I then turned my attention to the corpus and found the bodily orchestra equally harmonious, if a bit dull in the treble, slightly flat in the bass, and a broad middle range, with a rhythm that was monotonously in step. He dressed, and I clasped his shoulder, and dispatched him on the laboratory rounds of sophisticated technical equipment that clicked and whirred, jiggled and teased his vital juices, and recorded his galvanic aura.

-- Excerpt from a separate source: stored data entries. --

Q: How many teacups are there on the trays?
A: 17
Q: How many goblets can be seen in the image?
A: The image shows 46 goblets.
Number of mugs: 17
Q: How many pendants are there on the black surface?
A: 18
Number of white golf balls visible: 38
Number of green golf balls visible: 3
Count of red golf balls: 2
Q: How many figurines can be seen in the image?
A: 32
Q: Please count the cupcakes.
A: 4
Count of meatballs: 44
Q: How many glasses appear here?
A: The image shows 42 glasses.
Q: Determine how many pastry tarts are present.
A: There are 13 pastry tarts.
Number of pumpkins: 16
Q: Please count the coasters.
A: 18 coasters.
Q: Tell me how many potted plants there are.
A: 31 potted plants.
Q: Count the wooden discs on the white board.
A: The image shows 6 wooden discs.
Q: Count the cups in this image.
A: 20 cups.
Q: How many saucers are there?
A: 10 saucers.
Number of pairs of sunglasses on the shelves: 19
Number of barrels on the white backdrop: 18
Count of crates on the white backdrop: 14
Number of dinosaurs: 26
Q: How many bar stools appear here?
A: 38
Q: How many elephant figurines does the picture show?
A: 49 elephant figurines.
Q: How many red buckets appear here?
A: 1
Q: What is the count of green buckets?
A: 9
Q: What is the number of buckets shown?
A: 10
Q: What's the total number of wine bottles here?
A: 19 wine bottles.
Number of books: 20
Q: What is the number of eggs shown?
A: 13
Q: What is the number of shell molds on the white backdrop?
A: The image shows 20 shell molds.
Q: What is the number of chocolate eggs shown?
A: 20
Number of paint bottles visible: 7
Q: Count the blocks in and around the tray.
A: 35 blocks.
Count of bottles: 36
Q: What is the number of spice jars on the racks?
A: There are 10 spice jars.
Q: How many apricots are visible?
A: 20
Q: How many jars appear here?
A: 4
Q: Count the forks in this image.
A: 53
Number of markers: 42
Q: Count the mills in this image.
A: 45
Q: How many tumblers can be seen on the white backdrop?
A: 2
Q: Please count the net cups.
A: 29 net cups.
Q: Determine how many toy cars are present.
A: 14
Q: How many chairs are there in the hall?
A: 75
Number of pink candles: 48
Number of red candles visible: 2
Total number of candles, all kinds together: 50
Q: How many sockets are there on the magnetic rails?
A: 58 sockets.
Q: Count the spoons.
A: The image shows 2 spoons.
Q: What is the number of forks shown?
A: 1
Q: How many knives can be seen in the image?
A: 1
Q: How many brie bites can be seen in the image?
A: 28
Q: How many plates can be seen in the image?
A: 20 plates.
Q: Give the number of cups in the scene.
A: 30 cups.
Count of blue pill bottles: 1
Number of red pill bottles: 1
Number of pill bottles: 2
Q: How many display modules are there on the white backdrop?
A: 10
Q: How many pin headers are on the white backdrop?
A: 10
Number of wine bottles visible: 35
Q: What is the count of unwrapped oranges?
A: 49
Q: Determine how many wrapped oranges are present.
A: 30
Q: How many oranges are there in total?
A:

He returned to her "the news" a few days later. The news was that his results were nondescript, negative, no abnormality noted, within normal limits, and didn't vary from the textbook description of the perfect airman by so much as a tenth of a standard deviation. I was at my best. With calm and confidence, I committed my precious and hard-earned, if tenuous, reputation by saying that he was, in my opinion, as of that moment, in no uncertain terms, healthy.
I placed by black USAF ballpoint pen on his chart, sat back, and folded my arms across my white USAF coat. He sat starring out the window, there was snow on the Chugach Mountains. He slowly, absently, shifted his gaze to me, leaned forward, hands on knees, and said, "Is that it?"
I again affirmed my opinion as to his state of health, expressed relief upon receiving favorable test results, and suggested that he might even live a long and healthy life. He stood. And as he left, said, "Well, doc, thanks anyway."
His sky-blue, cerulean, ungainly military presence retrogressed down the long hallway. I watched with a mixture of confusion an anger. "Some gratitude," I said to myself, but wait, wait! I'll take it! I'll take it! A draw is the best I can expect!